Dunaway was drafted by the Bills in the second round in '63. In the fifth game of that season Saban inserted the rookie Dunaway into the starting lineup would go on to record their first shutout, a 12-0 win against the Oakland Raiders, since the third game of the 1960 season. The Bills had been winless on the season up until that game and would go on to win their next four out of six games to tie with the Boston Patriots for first place in the Eastern Division. Dunaway considered enormous in his day possessed the speed of a fullback. He and Tom Sestak formed an impenatratable wall in the middle of the Bills' defense that was the cornerstone for three straight AFL Championship game appearances. No one had any success running up the middle on the Bills in those days.

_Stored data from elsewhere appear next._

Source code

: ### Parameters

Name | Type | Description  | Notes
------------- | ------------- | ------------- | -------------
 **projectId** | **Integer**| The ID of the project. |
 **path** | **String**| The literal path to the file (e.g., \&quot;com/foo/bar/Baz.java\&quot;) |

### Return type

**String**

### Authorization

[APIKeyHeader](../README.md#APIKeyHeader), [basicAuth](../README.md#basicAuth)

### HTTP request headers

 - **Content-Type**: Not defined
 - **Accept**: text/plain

"I'm scared to death of Buffalo," Oakland Raiders coach and general partner Al Davis said in '63 before that shutout game. "Their defensive line is really tough."
Jim Dunaway would play in four straight AFL Pro Bowls from 1965-68. He and linebacker Mike Stratton were the only Bills' defensive players from those championship teams to last through the veteran roster purge of coach John Rauch. Dunaway was traded to the Miami Dolphins with wide receiver Marlon Briscoe for a number one draft pick in 1972, ironically by Lou Saban the coach who gave him his first start and who had just come back on board as the Bills' coach once again. Saban would use that pick to select offensive guard Joe DeLamielleure, a future all-pro. The trade was good for Dunaway as well, as he would go on to help the Dolphins win back-to-back Super Bowl championships.